What no one told me about New York was something that I really should have just figured out. That is: No matter what it is you want, you can find it here. Want sports? Everywhere you go, people are ready and willing to talk about the Knicks, the Yankees, the Giants, etc... Want religion? There are churches, cathedrals, mosks, synagogues, and temples everywhere. Want Entertainment? The best music, movies, art, and culture in the world finds it's way here.

What I really couldn't have gotten myself prepared for is the second part of that statement. The obvious opposite implication. That is: No matter what it is you are afraid of, you will be confronted with it here.

Afraid of conflict? People will tell you what they think, 'cause they don't have time for pleasantries when they're upset. They have somewhere to be, and they will tell you off in time to make their meeting.

Homophobic, Racist, aloof? There are flamboyant drag queens, strange "what is that?" couples, and (my personal favorite to see) Glamorous Gay Gangsters (think soft pastel colors of sports jersey's tied in knots at the stomach, drenched in Bling and Gold, talking ghetto with a lisp). There are truly intimidating thugs, built like GI Joe's, and constantly talking trash about violence to whomever is nearby. There are homeless people who will call you out and threaten you if you ignore them (but most of them are grateful if you treat them like a human). There is every cartoon-like character of every stereotype you can imagine.

Finally, there is the silence. What no one told me, and what I could not have possibly prepared myself for, is the simple majority of your day that you, out of basic courtesy for people around you (and they are ALWAYS around), are quiet. I work in an office where I share an open room with about 40 people. Not cubicles, just desks with the occasional dividing wall. I live with a roommate in a 13x15 ft apartment with a half kitchen, one bed, a futon, and a dog pin. You're never alone on the subway. You're never alone on the street. I find myself speaking about 1/2 as many words each day just because I'm simply trying "not to be loud". When I take a phone call at home, if my roommate's there, I go out into the stairwell so I can talk without disturbing him, 'cause there's no where else to go.

And somehow despite the constant crowds and the long lines, there is an unmistakable loneliness that hits you when you finally settle in. And that's where it breaks.

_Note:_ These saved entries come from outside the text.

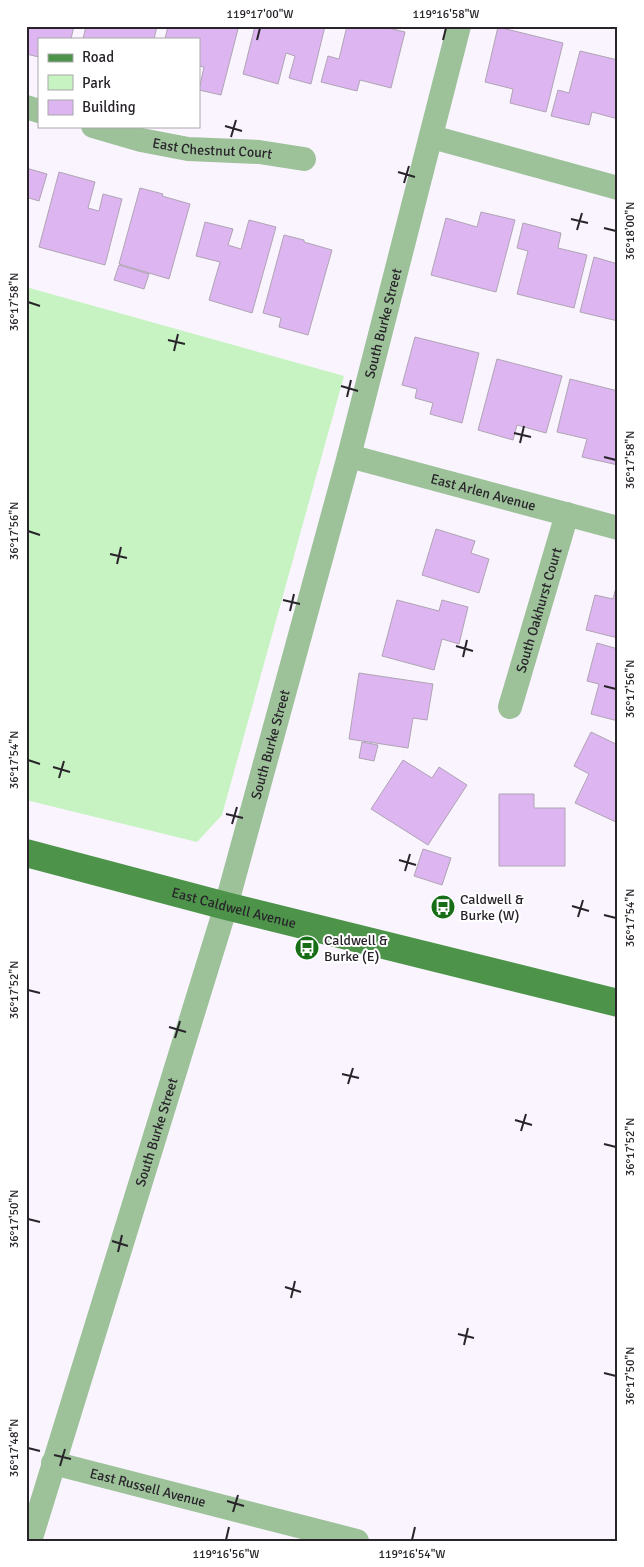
<svg xmlns="http://www.w3.org/2000/svg" width="644" height="1567" viewBox="0 0 644 1567" font-family="Signika,sans-serif">
<style>
.green{fill:#c7f3c3}
.building{fill:#ddb5f1;stroke:#afa4b4}
.lines{fill:none;stroke-linecap:round;stroke-linejoin:round}
.minor{stroke:#9dc29a;stroke-width:24}
.primary{stroke:#4d944a;stroke-width:28}
.ticks{fill:none;stroke:#28242a;stroke-width:2}
.labels{text-anchor:middle;stroke-width:4;stroke-linejoin:round;paint-order:stroke}
.street-label{font-size:14px;fill:#28242a;stroke:#fff}
.poi-label{font-size:14px;fill:#28242a;stroke:#fff;text-anchor:start}
.neatline{fill:none;stroke:#28242a;stroke-width:2}
.ticks-label{font-size:12px;text-anchor:middle;fill:#28242a}
</style>
<rect width="100%" height="100%" fill="#faf4fe"/>
<path class="green" d="M26,287L344,376L222,815L197,842L26,800Z"/>
<path class="building" d="M26,26H74L71,39H39V57L26,54Z
M86,26H157L154,39H83Z
M168,26H227L238,29L221,95L199,90L204,67L199,66V39H165Z
M255,26H325L311,84L289,78L295,56L286,53L278,84L243,74Z
M347,26H380L405,32L391,88L360,80L357,91L321,82L328,56L339,59Z
M498,27L563,43L546,112L510,103L513,89L485,82Z
M580,51L618,60V119L592,112L589,125L551,116L558,90L569,93Z
M26,168L47,174L39,201L29,198L26,207Z
M59,172L95,182L88,208L99,211L103,194L122,199L105,265L39,247Z
M140,188L163,194L162,196L190,204L169,279L119,264Z
M481,212L515,220L496,292L431,275L446,218L477,227Z
M249,220L276,227L252,313L209,300L220,262L196,256L205,222L233,229L228,245L241,249Z
M523,223L561,233L558,248L587,255L574,308L517,294L528,251L517,248Z
M284,235L304,240V242L332,250L308,335L279,327L281,318L263,313Z
M594,257L618,264V321L580,312Z
M119,265L149,274L144,289L114,280Z
M415,337L479,353L462,423L430,414L433,403L415,398L417,389L402,385Z
M497,359L562,376L546,433L517,425L513,440L478,430Z
M570,379L618,391V465L582,457L587,439L557,432Z
M436,529L475,541L471,553L489,559L479,593L422,575Z
M618,580V638L586,630L595,595L613,599Z
M397,600L439,611L442,600L468,607L459,644L442,639L434,670L382,656Z
M597,643L618,649V721L591,714L599,684L587,681Z
M359,673L433,684L427,720L413,718L408,748L349,739Z
M591,732L618,745V823L575,803L589,774L574,766Z
M362,742L378,745L374,761L359,758Z
M403,760L432,778L439,767L467,785L428,845L371,809Z
M499,794H534V808H565V866H499Z
M423,849L451,858L442,885L414,876Z"/>
<g class="lines">
<g class="minor">
<path d="M26,107L39,111"/>
<path id="s1" d="M93,126L141,140L188,149L259,152L304,159"/>
<path d="M432,137L618,188"/>
<path id="s2" d="M349,456L618,528"/>
<path id="s3" d="M510,707L567,514"/>
<path id="s4" d="M53,1463L357,1541"/>
<path id="s5" d="M30,1541L226,906L349,456L459,26"/>
</g>
<path class="primary" id="s6" d="M26,853L226,906L618,1003"/>
</g>
<path class="ticks" d="M257,40L260,28M443,40L446,28M225,126L242,131M231,137L236,120M398,172L415,177M404,183L409,166M571,219L588,223M604,228L616,231M577,230L582,213M28,302L40,306M168,340L185,344M174,351L178,334M341,386L358,391M347,397L351,380M514,433L531,437M520,443L524,426M604,457L616,460M28,531L40,535M110,554L127,558M117,564L121,547M283,600L300,604M290,611L294,594M456,646L473,651M463,657L467,640M604,686L616,689M28,760L40,764M53,767L70,772M59,778L64,761M226,814L243,818M232,824L237,807M399,860L416,865M405,871L410,854M572,906L589,911M604,915L616,918M578,917L583,900M28,990L40,993M169,1027L186,1032M175,1038L180,1021M342,1074L359,1078M348,1084L353,1068M515,1120L532,1125M521,1131L526,1114M604,1144L616,1147M28,1219L40,1222M112,1241L128,1246M118,1252L122,1235M285,1287L301,1292M291,1298L295,1281M458,1334L474,1338M464,1345L468,1328M604,1373L616,1376M28,1448L40,1451M54,1455L71,1459M60,1466L65,1449M227,1501L244,1506M233,1512L238,1495M226,1540L229,1527M412,1540L415,1527"/>
<defs>
<symbol id="bus-disc" viewBox="-11 -11 22 22"><circle r="9.5" fill="#176e17" stroke="#fff"/><path d="M-5-6H5V4H4V6H2V4H-2V6H-4V4H-5ZM-3.5-4V0h7V-4ZM-3.5 1.2v1.5H-2V1.2ZM2 1.2v1.5H3.5V1.2Z" fill="#fff"/></symbol>
</defs>
<g fill-rule="evenodd">
<use href="#bus-disc" x="429" y="893" width="28" height="28"/>
<use href="#bus-disc" x="293" y="934" width="28" height="28"/>
</g>
<g class="labels">
<g class="street-label">
<text dy="5" stroke="none"><textPath href="#s1" startOffset="122">East Chestnut Court</textPath></text>
<text dy="5" stroke="none"><textPath href="#s5" startOffset="1268">South Burke Street</textPath></text>
<text dy="5" stroke="none"><textPath href="#s2" startOffset="139">East Arlen Avenue</textPath></text>
<text dy="5" stroke="none"><textPath href="#s3" startOffset="101">South Oakhurst Court</textPath></text>
<text dy="5" stroke="none"><textPath href="#s5" startOffset="832">South Burke Street</textPath></text>
<text dy="5" stroke="none"><textPath href="#s6" startOffset="215">East Caldwell Avenue</textPath></text>
<text dy="5" stroke="none"><textPath href="#s5" startOffset="428">South Burke Street</textPath></text>
<text dy="5" stroke="none"><textPath href="#s4" startOffset="98">East Russell Avenue</textPath></text>
</g>
<g class="poi-label">
<text x="460" y="904">Caldwell &amp;<tspan x="460" dy="16">Burke (W)</tspan></text>
<text x="324" y="945">Caldwell &amp;<tspan x="324" dy="16">Burke (E)</tspan></text>
</g>
</g>
<rect width="644" height="1567" fill="none" stroke="#ffffff" stroke-width="55"/>
<rect x="38" y="38" width="162" height="90" fill="#ffffff" stroke="#a9a7aa"/>
<rect x="48" y="54" width="25" height="8" fill="#4d944a" stroke="#a9a7aa"/>
<text x="82" y="62" font-size="15" fill="#28242a">Road</text>
<rect x="48" y="75" width="25" height="15" fill="#c7f3c3" stroke="#a9a7aa"/>
<text x="82" y="88" font-size="15" fill="#28242a">Park</text>
<rect x="48" y="100" width="25" height="15" fill="#ddb5f1" stroke="#a9a7aa"/>
<text x="82" y="112" font-size="15" fill="#28242a">Building</text>
<rect x="28" y="28" width="588" height="1512" class="neatline"/>
<g class="ticks-label">
<text x="260" y="18">119°17'00"W</text>
<text x="446" y="18">119°16'58"W</text>
<text transform="translate(630 231) rotate(-90)" y="4">36°18'00"N</text>
<text transform="translate(14 302) rotate(-90)" y="4">36°17'58"N</text>
<text transform="translate(630 460) rotate(-90)" y="4">36°17'58"N</text>
<text transform="translate(14 531) rotate(-90)" y="4">36°17'56"N</text>
<text transform="translate(630 689) rotate(-90)" y="4">36°17'56"N</text>
<text transform="translate(14 760) rotate(-90)" y="4">36°17'54"N</text>
<text transform="translate(630 918) rotate(-90)" y="4">36°17'54"N</text>
<text transform="translate(14 990) rotate(-90)" y="4">36°17'52"N</text>
<text transform="translate(630 1147) rotate(-90)" y="4">36°17'52"N</text>
<text transform="translate(14 1219) rotate(-90)" y="4">36°17'50"N</text>
<text transform="translate(630 1376) rotate(-90)" y="4">36°17'50"N</text>
<text transform="translate(14 1448) rotate(-90)" y="4">36°17'48"N</text>
<text x="226" y="1558">119°16'56"W</text>
<text x="412" y="1558">119°16'54"W</text>
</g>
</svg>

That's where you start becoming a "New Yorker", I think. When you learn to break through the silence with overt pleasantness and kindness and just ... talk to strangers. Standing in line at the grocery is the perfect time to talk to someone. It doesn't matter any more that they'll probably never see you again. You can see them now. So you talk to them. You talk about the weather. Because they're a human being, and if they've been here for more than a week or two, they feel the same way as you. They want contact. I want contact. I pine for community. I can't wait for Sunday so that I can make it to church and just connect with other human beings that I can count on to be there. I can't wait to go out so I can communicate with people, anyone.

I'm still in love with this city. But I feel the honeymoon ending, and I'm glad for it. I want to love it when the flame of being in love has burned out. I want to live here when I would rather be elsewhere. I want New York to keep me when I want to leave. But to get there, I've got to learn to perfect the art of talking to strangers.